» Requirement:
Report each line of the entries that contains the word "center", copied in full.

◆ ◆ ◆ ◆ ◆

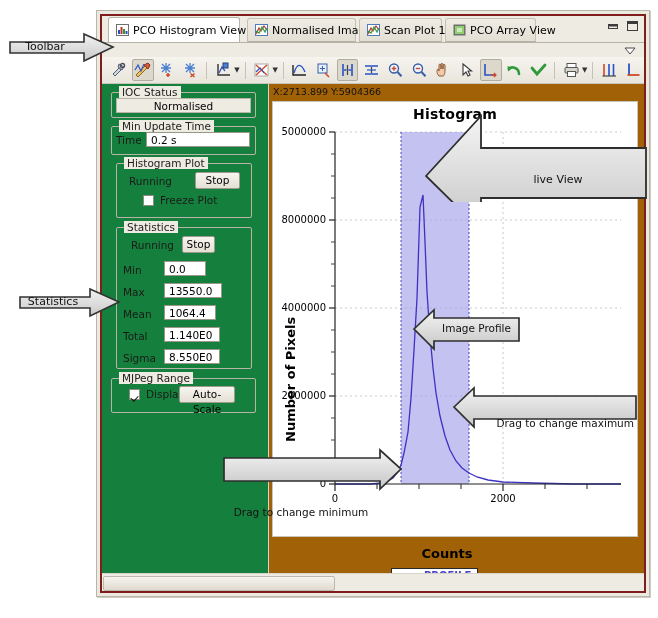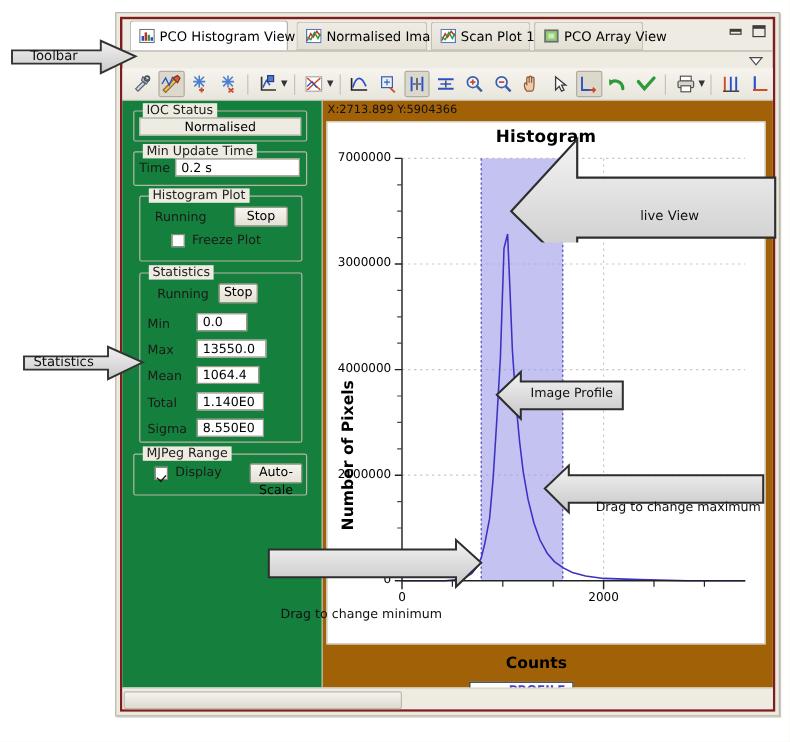--- a/index.html
+++ b/index.html
@@ -326,21 +326,21 @@
       <div class="field" style="position:absolute;left:47px;top:99px;width:56px;">1.140E0</div>
 
       <span class="lab" style="position:absolute;left:6px;top:124px;">Sigma</span>
       <div class="field" style="position:absolute;left:47px;top:121px;width:56px;">8.550E0</div>
     </div>
 
     <div class="group" style="left:9px;top:294px;width:143px;height:33px;">
       <span class="glabel">MJPeg Range</span>
       <span class="cbox chk" style="position:absolute;left:17px;top:10px;"></span>
       <span class="lab" style="position:absolute;left:34px;top:9px;">Display</span>
-      <div class="btn" style="position:absolute;left:96px;top:7px;width:44px;">Auto-Scale</div>
+      <div class="btn" style="position:absolute;left:67px;top:7px;width:56px;">Auto-Scale</div>
     </div>
   </div>
 
   <div class="rightpanel">
     <div class="coord">X:2713.899 Y:5904366</div>
 
     <div class="plotbox">
       <div class="ctitle">Histogram</div>
 
       <div class="ylab" style="left:10px;top:340px;">Number of Pixels</div>
@@ -394,22 +394,22 @@
           <line x1="62" y1="382" x2="62" y2="389" stroke-width="1.2"></line>
           <line x1="230" y1="382" x2="230" y2="389" stroke-width="1.2"></line>
           <line x1="104" y1="382" x2="104" y2="387"></line>
           <line x1="146" y1="382" x2="146" y2="387"></line>
           <line x1="188" y1="382" x2="188" y2="387"></line>
           <line x1="272" y1="382" x2="272" y2="387"></line>
           <line x1="314" y1="382" x2="314" y2="387"></line>
         </g>
       </svg>
 
-      <div style="position:absolute;left:0;top:24px;width:53px;text-align:right;font-size:10px;">7000000</div>
-      <div style="position:absolute;left:0;top:112px;width:53px;text-align:right;font-size:10px;">3000000</div>
+      <div style="position:absolute;left:0;top:24px;width:53px;text-align:right;font-size:10px;">5000000</div>
+      <div style="position:absolute;left:0;top:112px;width:53px;text-align:right;font-size:10px;">8000000</div>
       <div style="position:absolute;left:0;top:200px;width:53px;text-align:right;font-size:10px;">4000000</div>
       <div style="position:absolute;left:0;top:288px;width:53px;text-align:right;font-size:10px;">2000000</div>
       <div style="position:absolute;left:0;top:376px;width:53px;text-align:right;font-size:10px;">0</div>
 
       <div style="position:absolute;left:50px;top:391px;width:24px;text-align:center;font-size:10px;">0</div>
       <div style="position:absolute;left:213px;top:391px;width:34px;text-align:center;font-size:10px;">2000</div>
 
       <div class="legend" style="left:118px;top:466px;">
         <span class="legline"></span>
         <span class="legtxt">PROFILE</span>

◆ ◆ ◆ ◆ ◆

» Solution to the exercise:
       <div style="position:absolute;left:50px;top:391px;width:24px;text-align:center;font-size:10px;">0</div>
       <div style="position:absolute;left:213px;top:391px;width:34px;text-align:center;font-size:10px;">2000</div>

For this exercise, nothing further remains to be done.